I believe they have been discontinued, which would explain the markdown. Epiphone Japan is probably going to come out with something different in a few months. In any case, the original price was quite a bit more than 50000 yen, something like 99 000 yen. So, even with shipping and duty, I feel it's a bargain as long as it's of equal quality as my CIJ Fender (which had suggested price of 78000yen, if I remember correctly).

Whether it has MIJ electronics or not doesn't matter to me given the price I paid. Besides, I've got made-in-Korea Kent Armstrong pickups in my Epiphone LP. I couldn't be happier with those. I took the time to adjust them properly. They now sound an awful lot like Seymour Duncans to me. So, I'm counting on the Japanese electronics to be quite nice. But, I'll probably end up changing the caps and redo the wiring with braided and cloth-covered wires like I did with my Epi LP (I highly recommend it).

PS. Did you try one out? What were your impressions?

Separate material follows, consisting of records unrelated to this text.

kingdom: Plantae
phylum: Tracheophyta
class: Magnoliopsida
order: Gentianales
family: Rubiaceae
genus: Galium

PPS. Still waiting for the guitar.


----------



## sneakypete (Feb 2, 2006)

no...didn`t try any, I`m happy with my Edwards. Saw some Epi LP jrs today for 44,ooo yen but there are so many great Japanese makers these days to choose from here...might be one reason why they are discontinued plus Gibson ended their contract with Yamahno who was importing them ito Japan so could be, and this is speculation, there may be something going on...I heard from shop staff that Gibson will now be selling directly to shops over here...this is the time of year when new catalogs come out over here so I`ll see if I can find out whats going on with Gibson/Epiphone...still, shops are chock full of Epis now and I wonder if they don`t sell em before the new year...they might be priced way down for the start of the year sales this city is famous for. Keep youse all posted if I find out anything.


----------



## NB-SK (Jul 28, 2007)

Well, the one I ordered was supposedly made in Japan. Yeah, I would have gotten an Edwards SG, one of their 'Lacquer Taste' series, if I didn't go with the Epiphone. On paper, it seems to me like they are basically competing products.


----------



## NB-SK (Jul 28, 2007)

I got the guitar this afternoon. All I can say is...Dude! Everything about it is amazing. The setup, the fretwork, the finish, the fretboard (really beautiful shades of coffee and chocolate), the tone, the responsiveness of the pots, the size of the neck, the width between each string, the way it stays quiet just plugged in...It's as if this thing was designed to be held in my hands. I'm really considering selling my Chinese Epiphone LP. I have all the same sounds and more in a guitar that has a cleaner tone (now I know how muddy my LP sounds), and that's in spite of all the upgrades I've made to the LP . The SG is also 10 times more playable than my LP.


----------